Functions of BNIP3 in mammary tumorigenesis

Tumor hypoxia is associated with poor prognosis in cancer patients, and the hypoxic response promotes tumor progression in a number of ways, although direct mechanisms of metastasis promotion by hypoxia are not well understood. Hypoxia promotes the selection of tumor cells resistant to drug and stress induced death and promotes the switch to glycolytic metabolism, which allows cells to better withstand fluctuating oxygen levels common in tumors. Hypoxia also promotes angiogenesis, which is crucial for tumor growth. Furthermore, hypoxia, and the increased reactive oxygen species (ROS) that come with it, can promote proliferation, DNA damage, and epithelial to mesenchymal transition, all of which promote tumor progression.;The hypoxia-inducible protein BNIP3 has been implicated in the maintenance of mitochondrial integrity during hypoxia through regulation of mitophagy, the specific degradation of mitochondria by autophagy. BNIP3 has also been shown to be silenced in a number of human tumor types during progression to invasiveness. While the maintenance of mitochondrial integrity is important for limiting ROS and DNA damage, and dysfunctional mitochondria have been associated with tumor promotion, a direct link between mitophagy and tumorigenesis has not been made. In order to better understand the role of mitochondrial integrity and the hypoxic response in tumorigenesis, I have examined the function of BNIP3 in tumor cells and in a mouse model of mammary tumorigenesis.;While multiple reports claim that BNIP3 is a cell death inducer, I have shown that BNIP3 is required for hypoxia-induced autophagy and is not sufficient to kill cells.
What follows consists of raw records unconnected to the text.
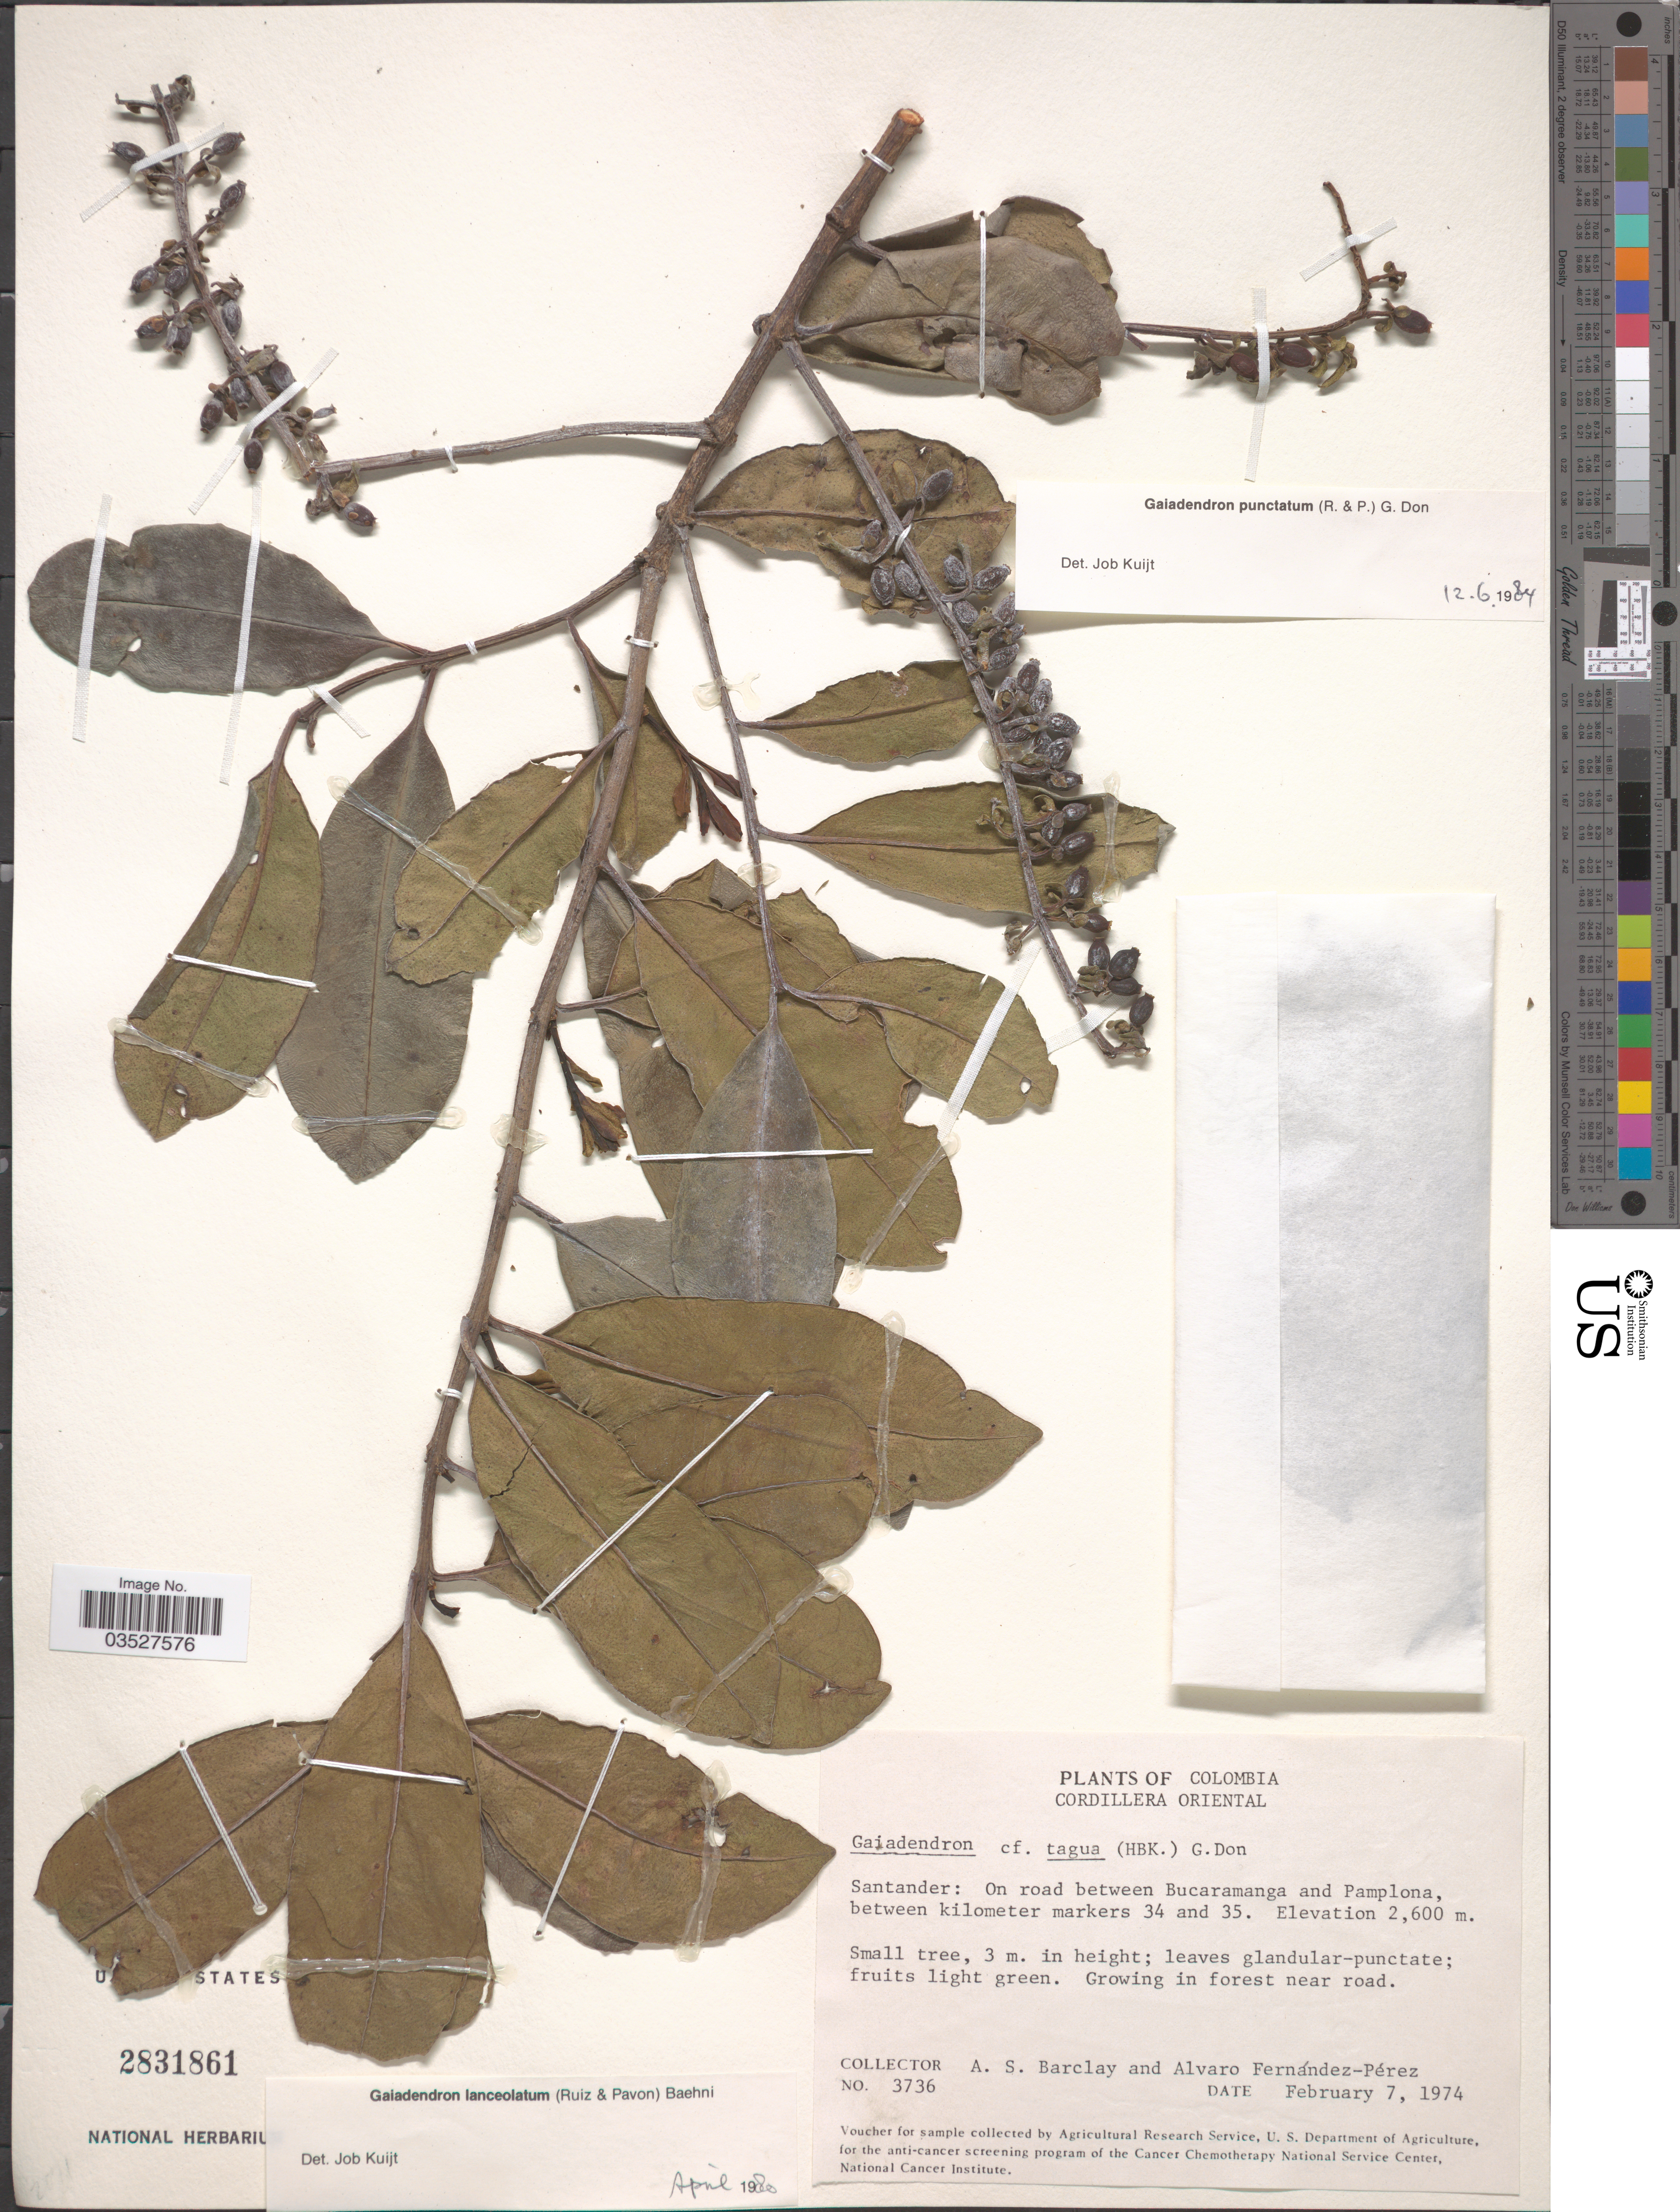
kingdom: Plantae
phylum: Tracheophyta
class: Magnoliopsida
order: Santalales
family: Loranthaceae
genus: Gaiadendron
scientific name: Gaiadendron punctatum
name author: (Ruiz & Pav.) G. Don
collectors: A. S. Barclay & A. Fernández-Pérez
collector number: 3736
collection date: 1974-02-07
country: Colombia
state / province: Santander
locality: Cordillera Oriental. On road between Bucaramanga and Pamplona, between kilometer markers 34 and 35.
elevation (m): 2600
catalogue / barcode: US 2831861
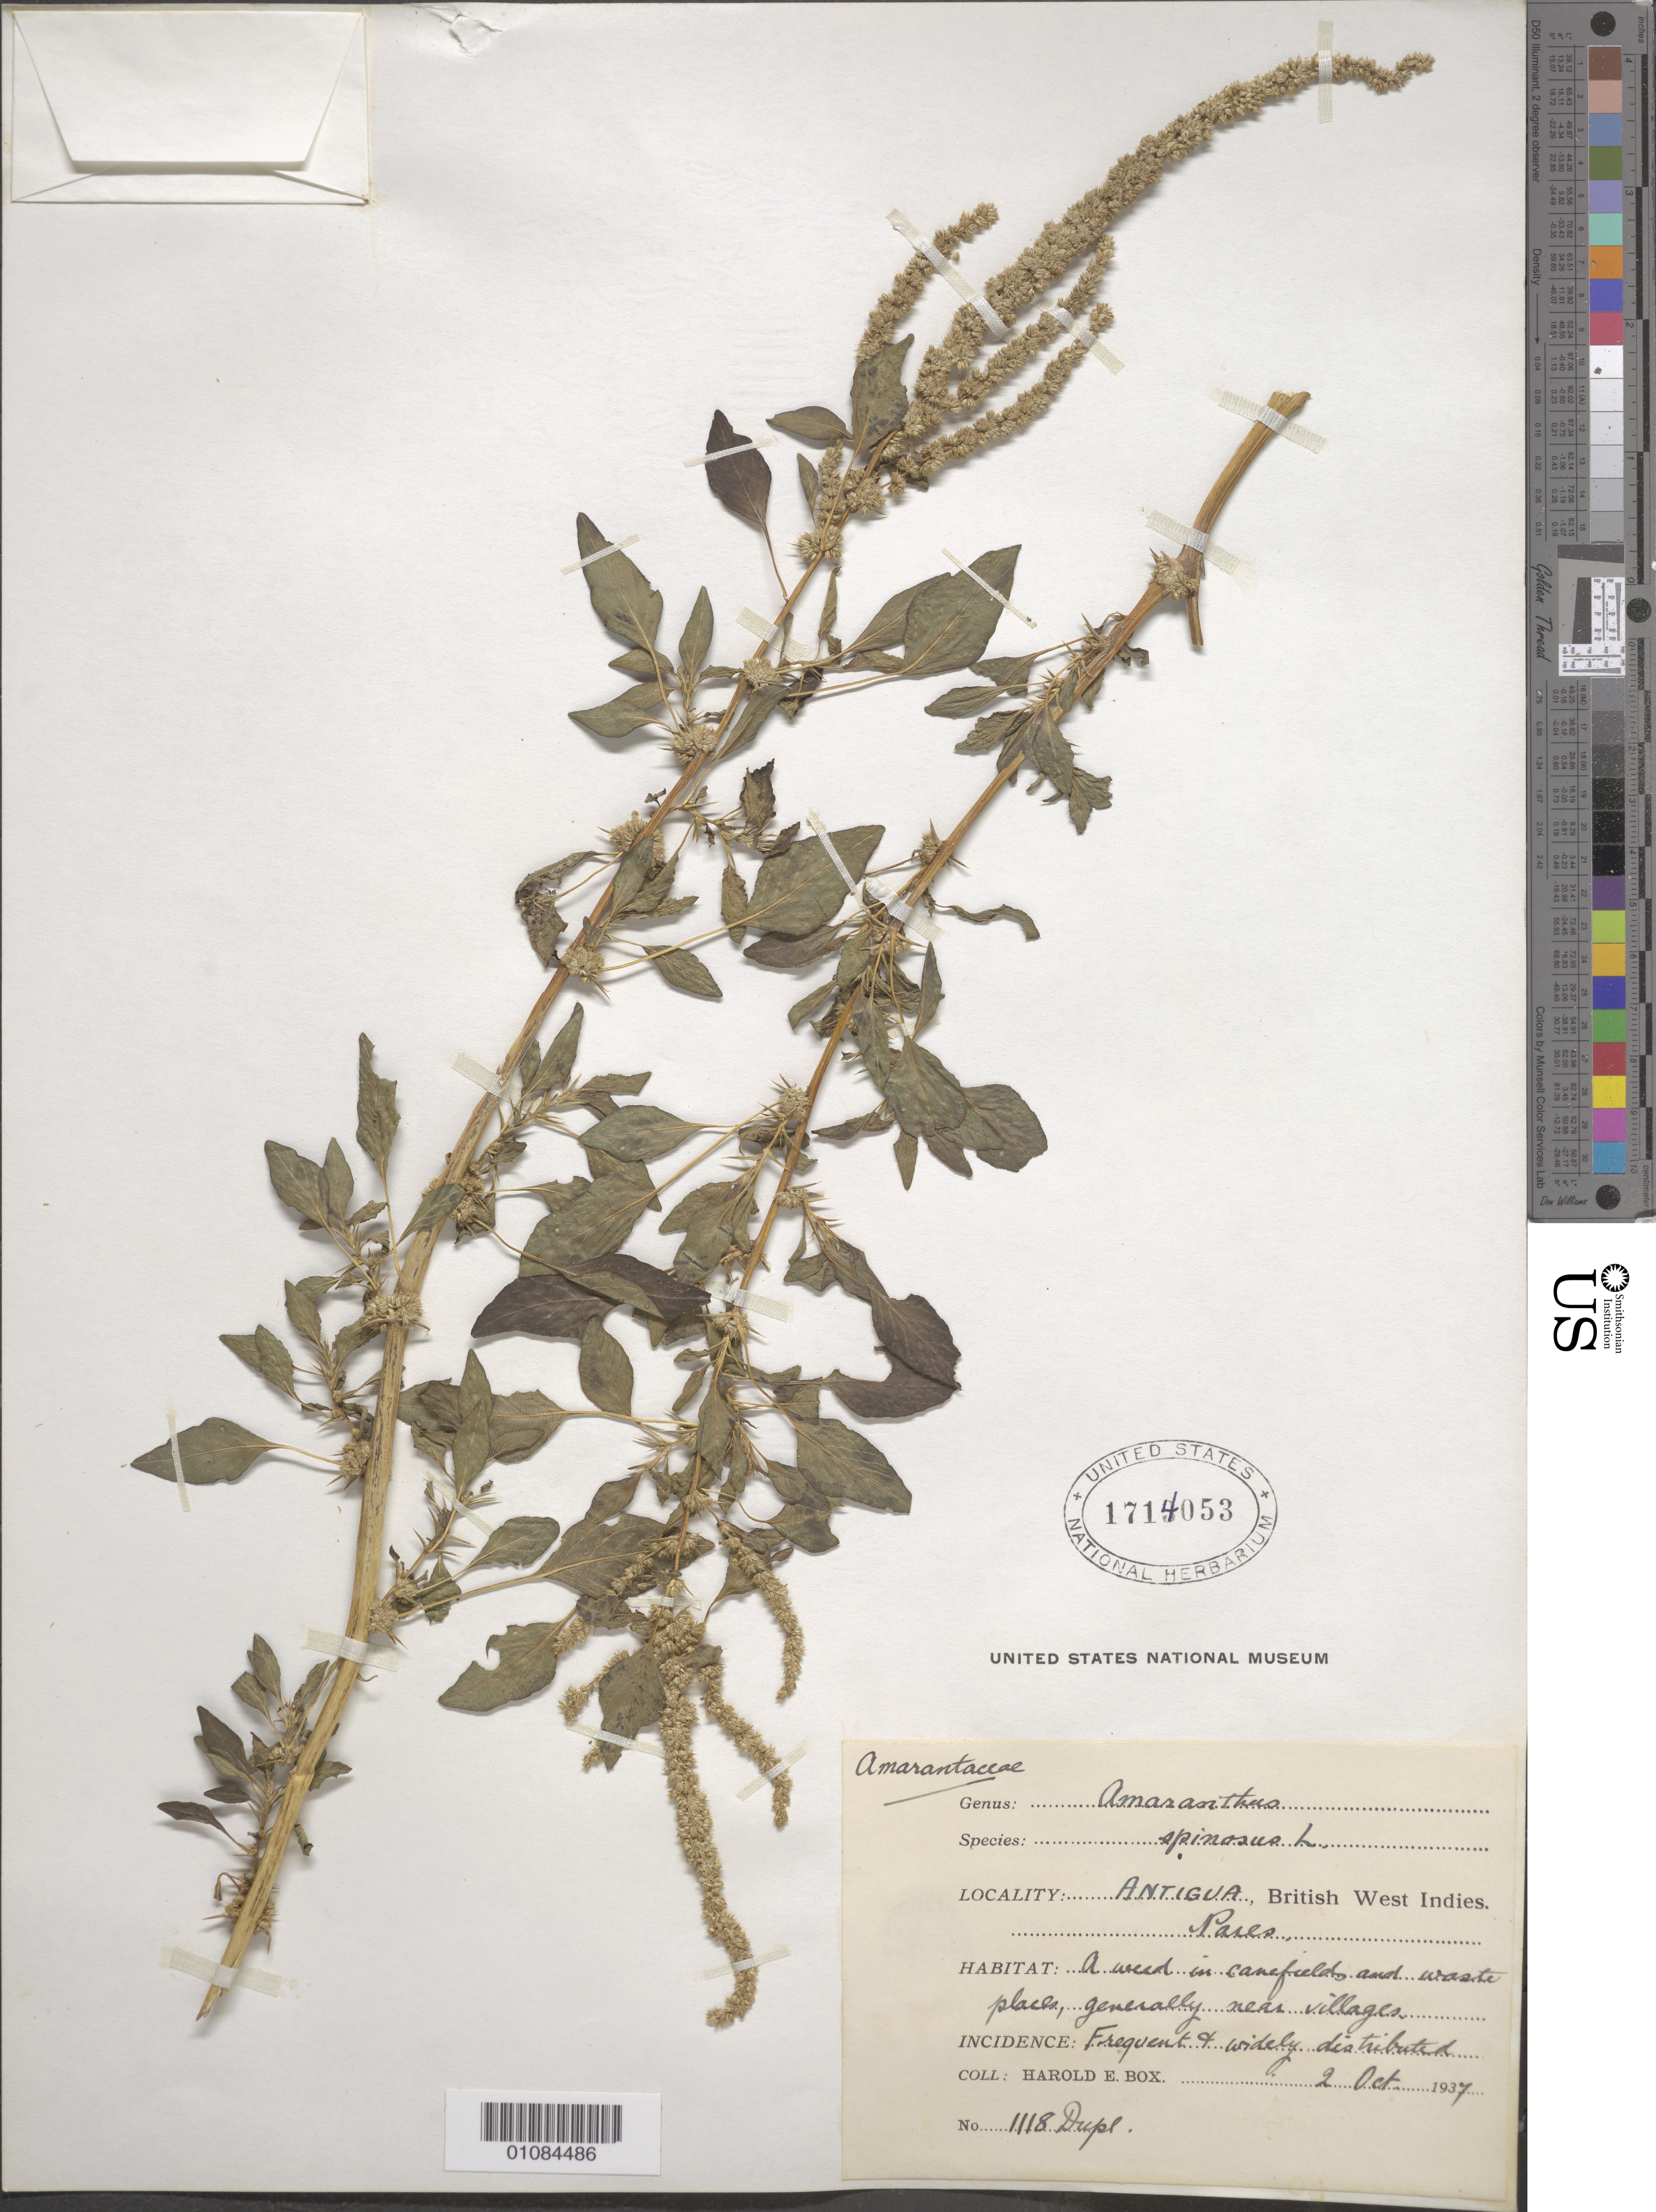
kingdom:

Furthermore, I have shown that deletion of BNIP3 in the MMTV-PyMT model of mammary tumorigenesis promotes tumor progression and metastasis. Loss of BNIP3 expression in MMTV-PyMT tumor cells leads to mitochondrial dysfunction and increased ROS, which appears to underlie the faster tumor progression and increased metastasis in BNip3-/-;MMTV-PyMT mice. I have also identified a nuclear export signal in the transmembrane domain of BNIP3 and shown that BNIP3 can be sequestered in the nucleus in human tumor cells. This result, combined with the identification of BNip3 as a tumor suppressor in mouse mammary cancer, suggests a mechanism by which the sequestration of BNIP3 in the nucleus of tumor cells could inactivate BNIP3 function, leading to increased tumor progression and metastasis.